[mythtv-users] Need tuner trade-off information with Comcast service

Gary Buhrmaster gary.buhrmaster at gmail.com
Thu Mar 5 17:18:03 UTC 2015


On Thu, Mar 5, 2015 at 3:56 PM, John Moore (CompuCom Systems Inc)
<v-johmo at microsoft.com> wrote:
....
> My opinion, it was worth it.  Just besure to have a 1Gig switch.

Depends on whether one gets the internal or external model.

> It didn’t like 100M, even trying to use 1 tuner.  The moment I connected to 1gig
> switch, a lot of my problems went away.

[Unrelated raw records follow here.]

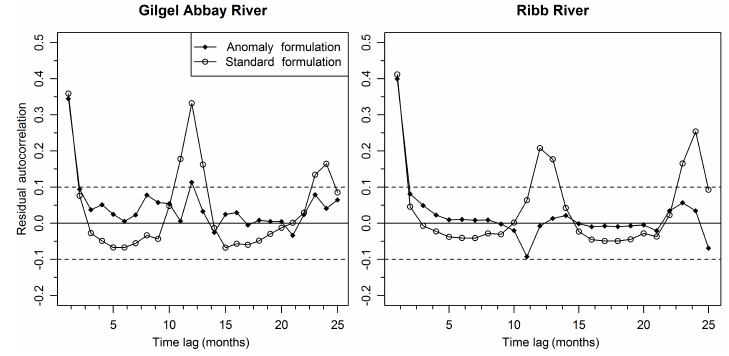
Figure 2. Autocorrelation in model residuals for the Gilgel Abbay and Ribb rivers.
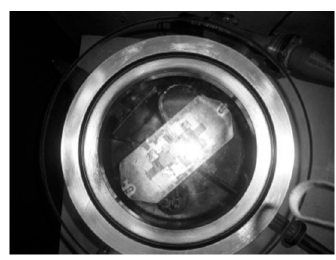
Figure 4. The aluminum metallization process as the film’s contact medium.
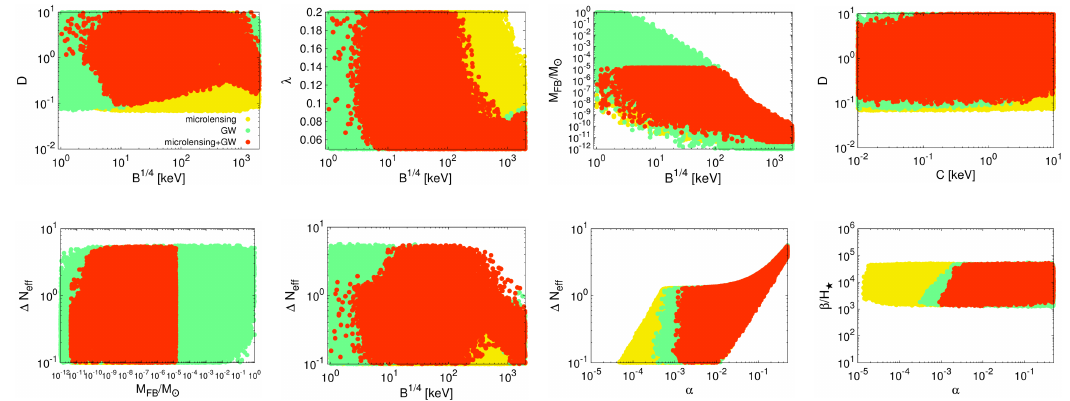
Figure 7 . The regions of parameter space that yield a microlensing signal at Subaru-HSC and a gravitational wave signal at SKA/THEIA/ µ Ares. In the red regions correlated GW and microlens- ing signals can be detected.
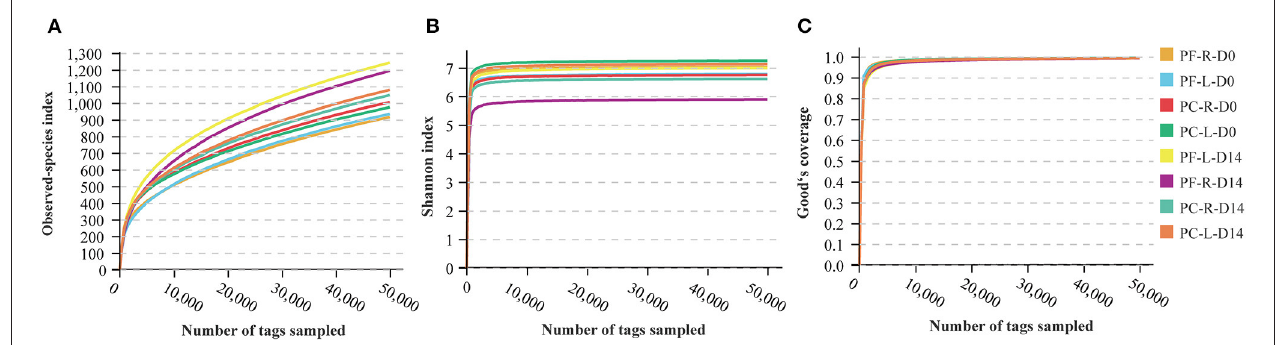
FIGURE 1 | Rarefaction curves computed for alpha diversity indices. (A) Observed-species index for reflection of the observed OTUs of individual sample. (B) Shannon indices for the species richness of samples. (C) Good’s coverage reflected the sequencing saturation of samples. All rarefaction curves of samples from the volunteers reached the saturation platform, indicating that the sequencing data size was reasonable.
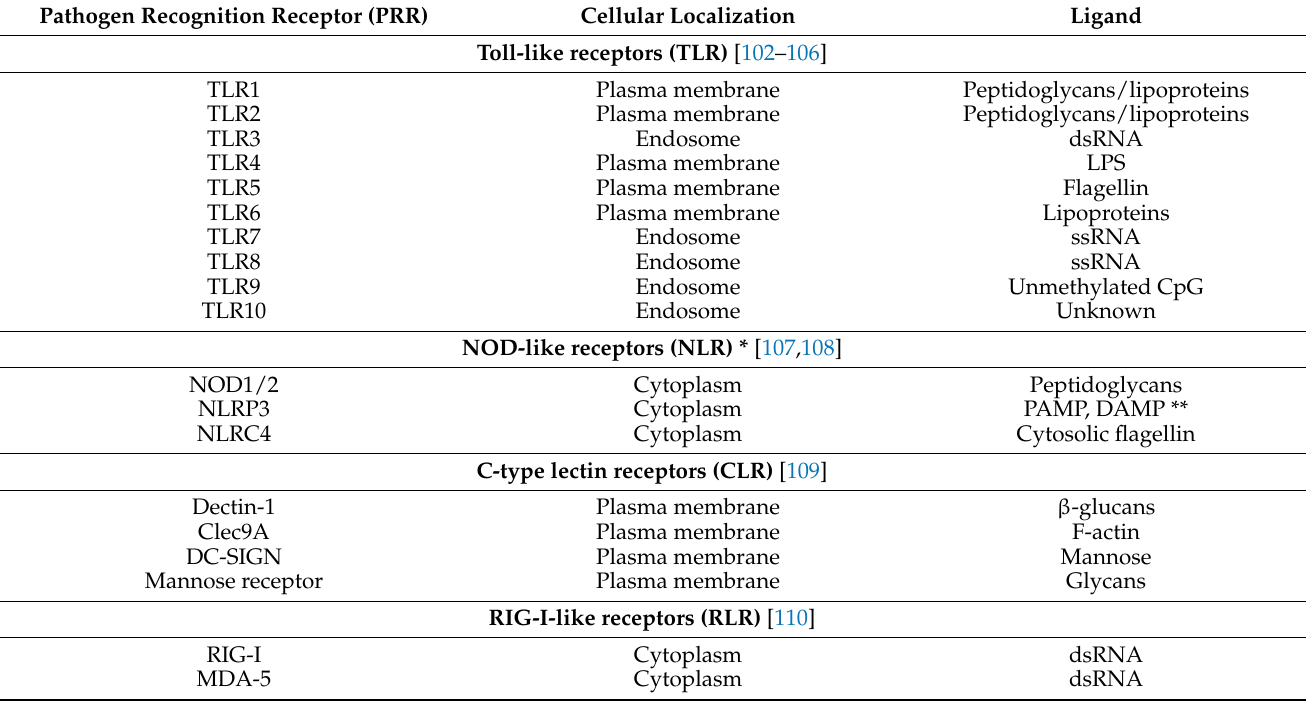
Table 2. Overview of pathogen recognition receptors, with their respective cellular localization and ligands. Pathogen Recognition Receptor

Note that both the Ceton and the SiliconDust devices
use UDP.  Packets of any type can get dropped if your
network is "busy" (or "bursty"), but when a UDP packet
from a video source gets dropped you may end up
seeing "pixelation".  Some switches support QoS,
but only the SiliconDust device sets a DSCP value,
so for the Ceton, which does not(*), you want a switch
that not only supports QoS, but setting QoS by port.
That means more enterprise style equipment
(sInce the SD product sets DSCP, the prosumer
switches that simply support QoS (usually for VoIP)
are probably adequate).

Of course, if you use a dedicated point-to-point
network (which also happens with the Ceton PCIe
cards, it is a dedicated internal network) that problem
(mostly) goes away, but many people use their
shared/common network, and may experience video
"glitches".

Gary

(*) I submitted an RFE to Ceton to request that
they add DSCP, and maybe it will happen
eventually (or, to be fair, maybe it already has in
later firmware releases).  But as I do not actually
own a Ceton network tuner (I have chosen
SiliconDust as my vendor), I only know that
problems could be seen under specific test
conditions with network based OCUR devices
without network QoS and heavy network traffic.